**PROBLEM REQUIREMENTS:**
Please report each line in the material below that includes "OPEL".

**SOURCE MATERIAL:**
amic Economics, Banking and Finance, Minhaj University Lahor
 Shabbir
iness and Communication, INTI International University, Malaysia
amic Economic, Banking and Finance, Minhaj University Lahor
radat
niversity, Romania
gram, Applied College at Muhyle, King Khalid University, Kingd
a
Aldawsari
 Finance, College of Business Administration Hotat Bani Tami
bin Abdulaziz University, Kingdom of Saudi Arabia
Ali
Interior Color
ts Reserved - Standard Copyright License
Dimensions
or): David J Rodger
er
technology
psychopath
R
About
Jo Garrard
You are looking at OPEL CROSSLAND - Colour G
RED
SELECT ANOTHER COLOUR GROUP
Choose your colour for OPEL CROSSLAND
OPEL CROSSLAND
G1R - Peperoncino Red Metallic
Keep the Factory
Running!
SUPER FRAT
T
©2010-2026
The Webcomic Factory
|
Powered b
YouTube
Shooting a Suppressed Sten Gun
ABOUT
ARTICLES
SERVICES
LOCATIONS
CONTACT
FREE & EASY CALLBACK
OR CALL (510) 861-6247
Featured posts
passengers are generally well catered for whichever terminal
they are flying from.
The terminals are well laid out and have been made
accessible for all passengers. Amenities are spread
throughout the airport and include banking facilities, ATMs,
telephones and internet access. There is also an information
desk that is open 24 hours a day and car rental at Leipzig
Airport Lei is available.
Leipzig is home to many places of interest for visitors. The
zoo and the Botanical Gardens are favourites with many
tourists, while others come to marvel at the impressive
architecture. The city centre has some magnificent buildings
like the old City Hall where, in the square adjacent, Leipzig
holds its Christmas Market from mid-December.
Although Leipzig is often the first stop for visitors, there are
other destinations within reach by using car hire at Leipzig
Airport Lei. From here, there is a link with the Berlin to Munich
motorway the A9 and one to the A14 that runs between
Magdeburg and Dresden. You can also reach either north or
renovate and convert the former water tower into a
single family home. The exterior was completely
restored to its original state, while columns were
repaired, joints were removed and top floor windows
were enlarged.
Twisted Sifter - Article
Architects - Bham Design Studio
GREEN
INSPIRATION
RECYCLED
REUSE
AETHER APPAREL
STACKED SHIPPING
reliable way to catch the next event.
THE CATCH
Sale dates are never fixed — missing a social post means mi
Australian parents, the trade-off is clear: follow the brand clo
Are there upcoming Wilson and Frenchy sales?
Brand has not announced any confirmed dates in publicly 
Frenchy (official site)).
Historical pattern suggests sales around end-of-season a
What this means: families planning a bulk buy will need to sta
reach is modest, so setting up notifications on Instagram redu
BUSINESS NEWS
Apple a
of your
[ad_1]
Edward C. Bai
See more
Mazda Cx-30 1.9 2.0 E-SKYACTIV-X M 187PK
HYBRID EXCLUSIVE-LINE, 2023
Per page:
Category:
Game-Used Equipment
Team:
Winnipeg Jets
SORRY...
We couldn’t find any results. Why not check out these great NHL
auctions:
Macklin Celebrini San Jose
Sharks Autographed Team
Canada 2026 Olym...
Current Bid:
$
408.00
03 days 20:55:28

**REPLY:**
You are looking at OPEL CROSSLAND - Colour G
Choose your colour for OPEL CROSSLAND
OPEL CROSSLAND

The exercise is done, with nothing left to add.